Even though there are no major service failures, the user experience is getting compromised significantly
You do not have to be a news junkie to know that most of the organizations globally have switched to work from home (WFH), in the wake of spread of COVID-19. While many countries, including India, have now initiated a total lockdown, organizations had started shifting to WFH quite some time back, starting end-February and March.

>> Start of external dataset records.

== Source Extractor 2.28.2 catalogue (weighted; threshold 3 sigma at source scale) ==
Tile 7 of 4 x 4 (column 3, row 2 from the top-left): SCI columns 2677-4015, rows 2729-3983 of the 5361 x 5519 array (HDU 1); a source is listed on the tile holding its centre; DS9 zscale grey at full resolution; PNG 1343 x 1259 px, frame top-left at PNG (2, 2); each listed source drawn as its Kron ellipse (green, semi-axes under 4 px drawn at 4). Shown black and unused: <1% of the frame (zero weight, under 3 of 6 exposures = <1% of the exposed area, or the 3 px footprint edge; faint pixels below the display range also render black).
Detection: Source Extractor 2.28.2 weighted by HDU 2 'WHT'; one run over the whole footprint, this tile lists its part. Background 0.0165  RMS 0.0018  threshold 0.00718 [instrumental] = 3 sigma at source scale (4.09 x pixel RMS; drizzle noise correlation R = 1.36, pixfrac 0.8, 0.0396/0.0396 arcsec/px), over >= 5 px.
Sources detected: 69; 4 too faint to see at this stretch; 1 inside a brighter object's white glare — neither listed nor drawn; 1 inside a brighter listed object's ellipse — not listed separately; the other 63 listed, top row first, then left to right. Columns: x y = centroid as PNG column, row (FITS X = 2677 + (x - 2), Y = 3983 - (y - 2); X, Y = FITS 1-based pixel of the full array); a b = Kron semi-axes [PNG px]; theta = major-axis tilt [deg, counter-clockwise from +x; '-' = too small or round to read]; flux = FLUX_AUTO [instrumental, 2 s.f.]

A huge surge in work from home means a huge stress on the networks which in turn has led to a dramatic rise in incidents. These incidents, not to be confused with security incidents such as targeted attacks, are signs of stress to the system because of sudden surge in web traffic or new code or infrastructure introduced to the system. These kind of changes are now pretty common, as the switch to virtual working has been sudden and huge. The robustness of today’s infrastructure has somehow managed to ensure that there are very few complete failures or service interruptions, but nevertheless impact user experience significantly, unless addresses proactively and quickly.
PagerDuty, a San Francisco, US-based incident response platform for IT departments that provides its solution on a SaaS model, to more than 12,000 customers including GE, Vodafone and even collaboration service Zoom, studied how much strain the tech infrastructures that power our digital services are facing, by looking at the incidents that its customers are facing.
The results are revealing in more ways than one.
To begin with, the strain itself is huge.
“Many organizations are under significant stress. Companies in certain verticals are experiencing up to 11x the number of incidents, meaning their teams are likely in crisis mode, handling a huge increase in workload, and constantly taking action to prevent service interruptions,” it said in a blog.
But what is really is surprising about the finding is, it is not the collaboration services platforms, travel or entertainment services that have seen the maximum surge in incidents, but rather, the online learning sector that has seen the maximum—11x—surge, followed of course by collaboration service providers who have seen 8.5x surge.
It could mean one of the two things or both—online learning has seen the biggest surge in usage OR it was not prepared enough OR both.
What is your mechanism for ensuring that there is no drop in user experience when working from home?